Amazon Appoints Self as Sales Rep for Google Shopping Express
This morning I received my first-ever copy of a James Patterson novel. Along Came a Spider arrived at Slate's New York office at 10:11 a.m. in a crisp white package via Google Shopping Express, which announced on Thursday that it had teamed up with Barnes & Noble to offer same-day delivery of books from local stores in Manhattan, West Los Angeles, and the San Francisco Bay Area. (Confession: I have never read a James Patterson book, but was advised that this one must be pretty good since it was made into a movie starring Morgan Freeman.)
It's important to note that this mass-market paperback copy of Along Came a Spider is not just a mass-market paperback copy of Along Came a Spider. It is also an emblem of the ongoing dispute between Amazon and publisher Hachette—and of the tremendous business opportunity that the feud has presented for other companies trying to break into the e-commerce and rapid-delivery space.
Amazon, you might recall, is fighting an all-out war with Hachette. The "Everything Store" wants to get a 30 percent cut of sales and to sell most e-books for $9.99. In an attempt to squeeze compliance out of Hachette, Amazon is selling many of its titles at full price, eliminating preorders on upcoming Hachette books, and delaying shipments by several weeks. Authors—published by Hachette and otherwise—have responded to the sanctions with outrage and 909 of them signed a letter condemning Amazon's negotiating tactics that will run as a full-page ad in the New York Times on Sunday.
Retailers have had their own response to the dispute: They've lowered Hachette book prices. Walmart and Barnes & Noble slashed the cost of titles in June, and at Walmart, sales of physical books rose 70 percent in four days. Independent bookstores announced similar discounts and were rewarded with increases in sales and foot traffic. Google is the latest to jump on that bandwagon through its partnership with Barnes & Noble. Google Shopping Express, the company's same-day delivery service, launched in Manhattan in May and has already been working with big-box stores such as Costco, Walgreens, and Staples. By adding Barnes & Noble, it's making a concrete push into the book-delivery business that Amazon has long dominated. And if Google can get Amazon customers to buy books on Shopping Express, maybe they'll switch to its service for other items as well.

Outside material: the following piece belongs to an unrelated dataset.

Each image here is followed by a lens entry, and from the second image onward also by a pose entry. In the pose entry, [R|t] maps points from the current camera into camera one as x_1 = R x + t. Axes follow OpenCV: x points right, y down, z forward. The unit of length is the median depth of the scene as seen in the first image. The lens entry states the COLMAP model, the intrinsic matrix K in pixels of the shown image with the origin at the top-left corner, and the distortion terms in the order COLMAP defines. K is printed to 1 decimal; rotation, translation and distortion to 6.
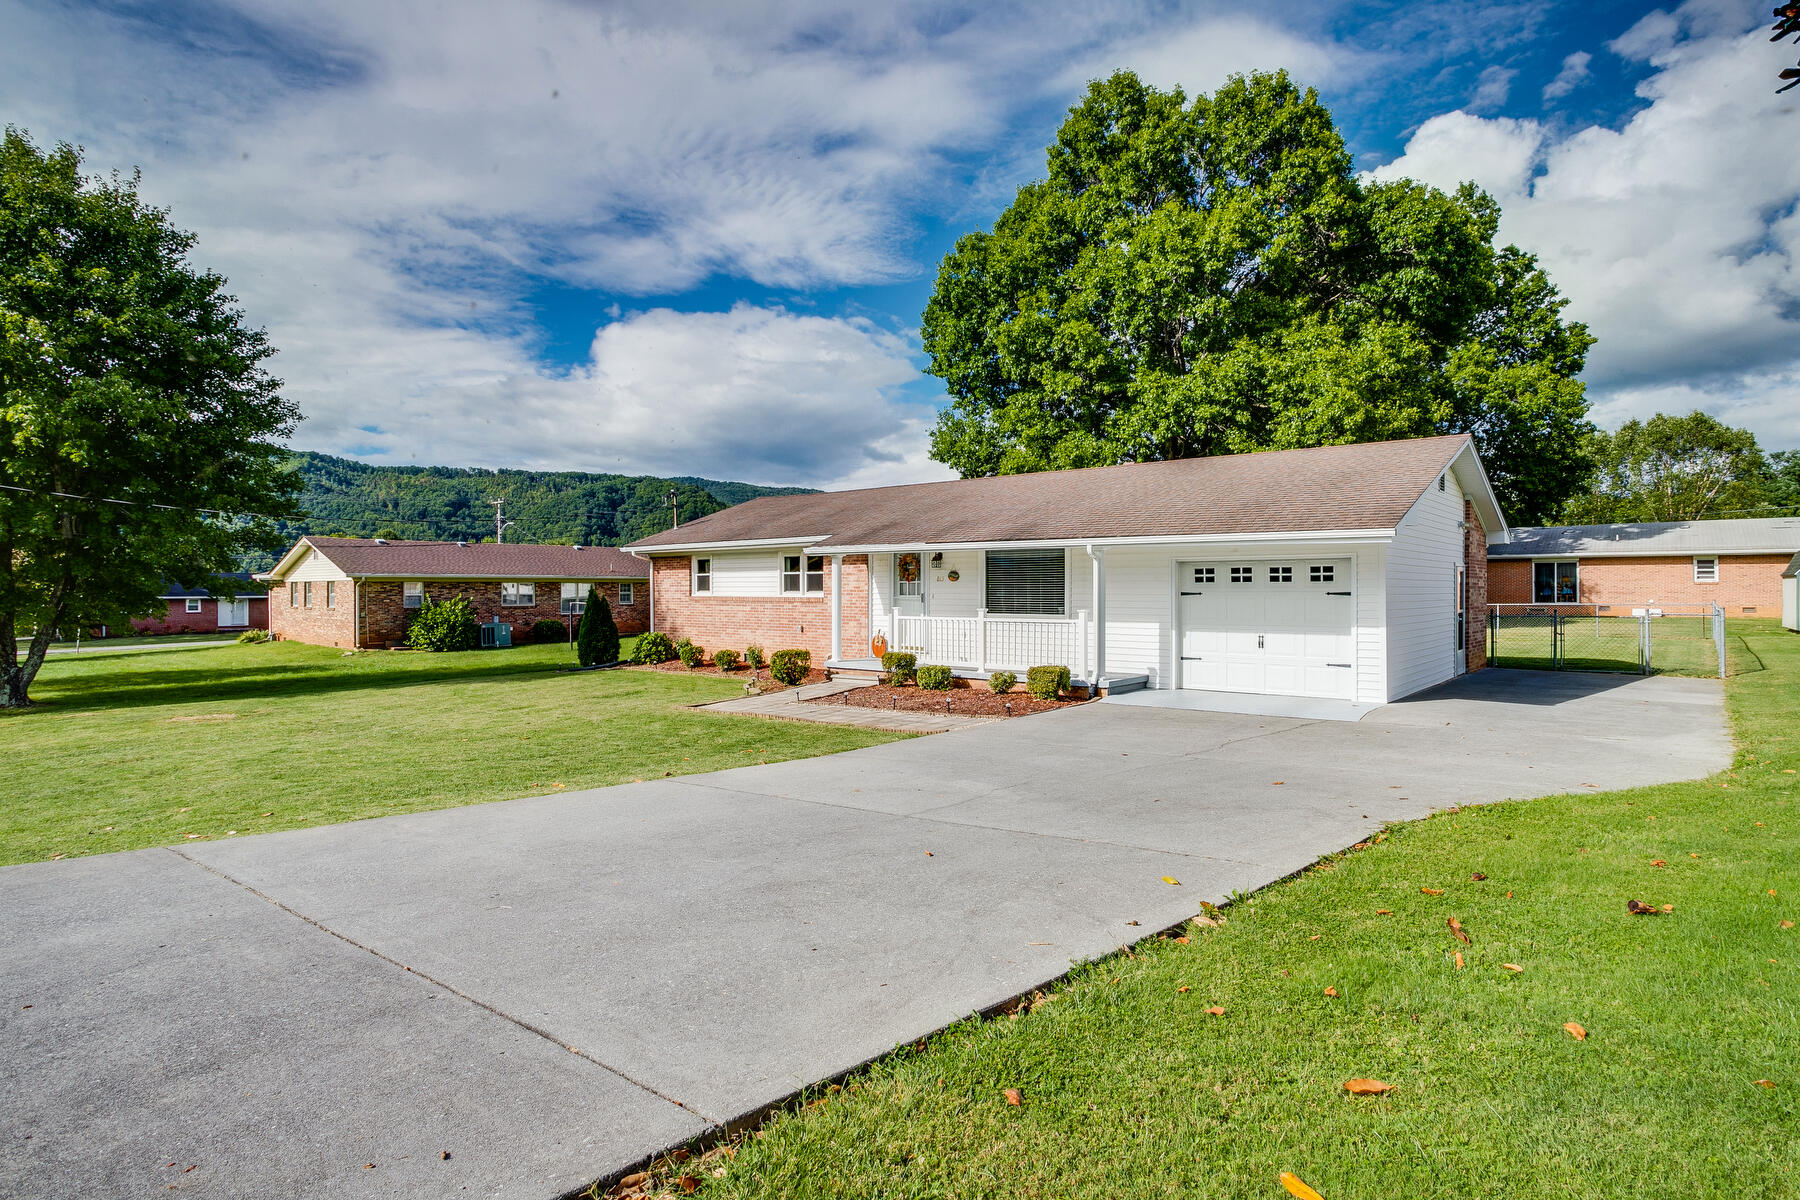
lens RADIAL K [[878.3, 0, 914.7], [0, 878.3, 595.5], [0, 0, 1]] dist [-0.048200, 0.028108]
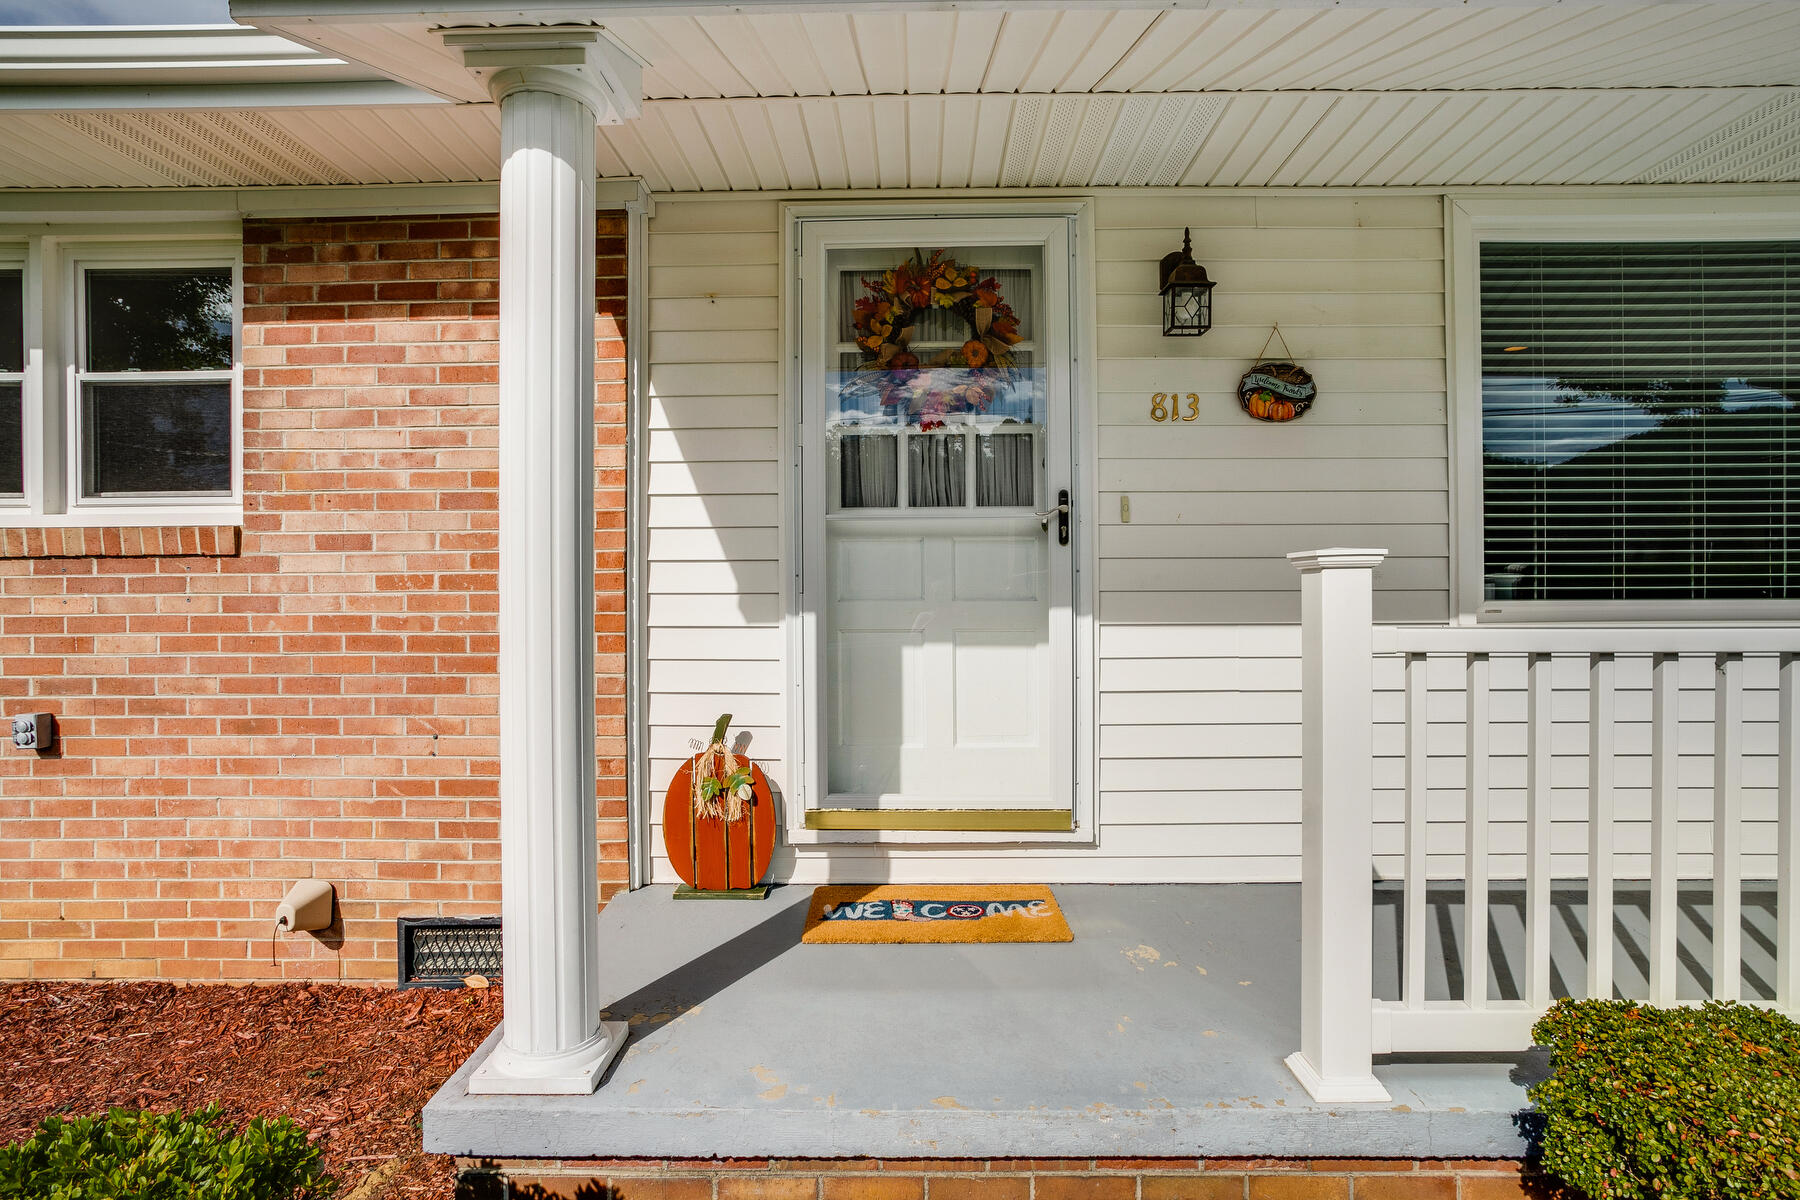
lens RADIAL K [[878.3, 0, 914.7], [0, 878.3, 595.5], [0, 0, 1]] dist [-0.048200, 0.028108]
pose [[0.781469, -0.012605, 0.623816, -0.101036], [0.011402, 0.999917, 0.005921, 0.014082], [-0.623839, 0.002485, 0.781549, 0.769621]]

Google Shopping Express has its flaws. When I tried to sign up yesterday, I got repeated error messages and had to consult customer service twice before it started to work. ("How frustrating—that's very bizarre," one online technician commented, after I explained that I couldn't add an address to the "Deliver to" field.) On the other hand, once my account got hooked up, the process was totally smooth. I placed the order at 7 p.m. on Thursday for delivery between 9 a.m. and 1 p.m. on Friday, and Along Came a Spider came along to my office just an hour into that window. That's fast service for anything—and for a Hachette title, it's way faster than the one to three weeks Amazon is promising.